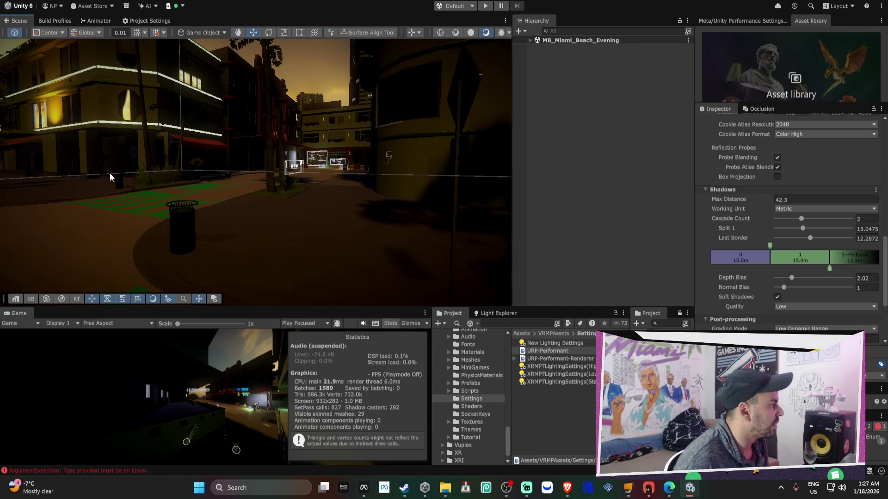
pyautogui.moveTo(305, 186); pyautogui.dragTo(359, 165)
pyautogui.press('w')
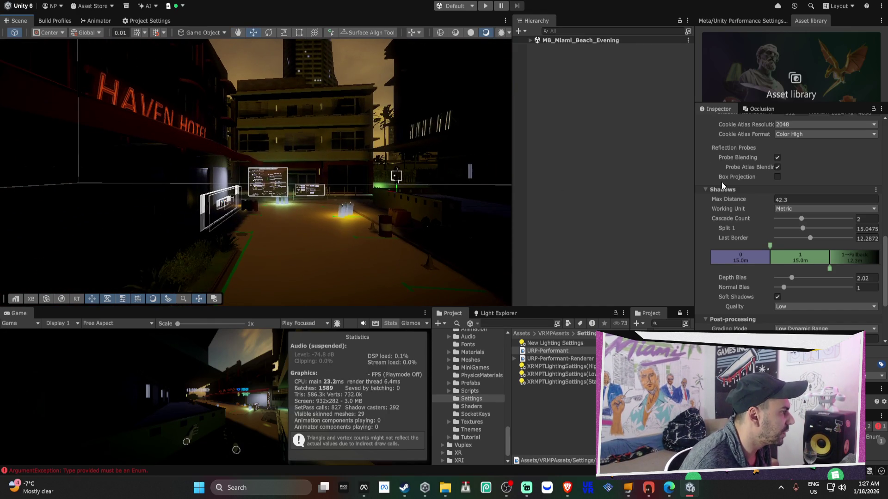
pyautogui.scroll(-4, 751, 229)
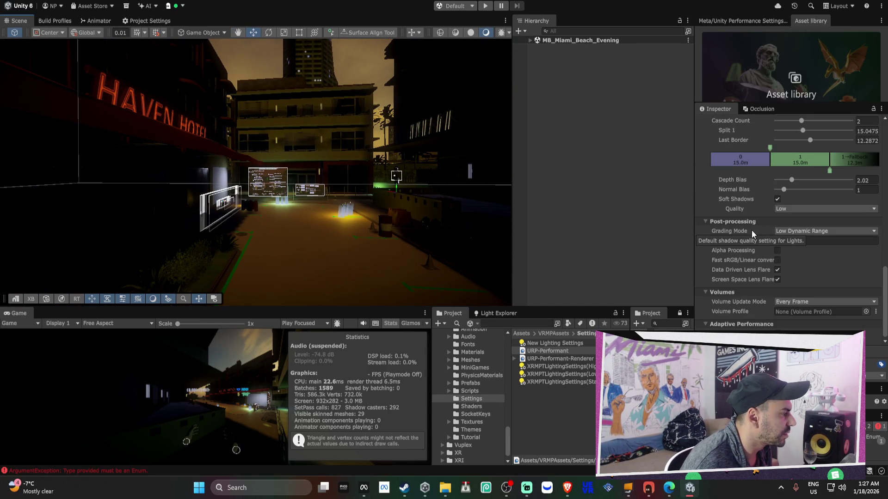
pyautogui.moveTo(406, 181)
pyautogui.mouseDown()
pyautogui.moveTo(398, 178)
pyautogui.moveTo(462, 152)
pyautogui.mouseUp()
pyautogui.moveTo(558, 98); pyautogui.dragTo(499, 150)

▶ _Description of the task_:
Please give back every line above exactly as it stands, without pictures.

▶ _Task result_:
pyautogui.moveTo(305, 186); pyautogui.dragTo(359, 165)
pyautogui.press('w')
pyautogui.scroll(-4, 751, 229)
pyautogui.moveTo(406, 181)
pyautogui.mouseDown()
pyautogui.moveTo(398, 178)
pyautogui.moveTo(462, 152)
pyautogui.mouseUp()
pyautogui.moveTo(558, 98); pyautogui.dragTo(499, 150)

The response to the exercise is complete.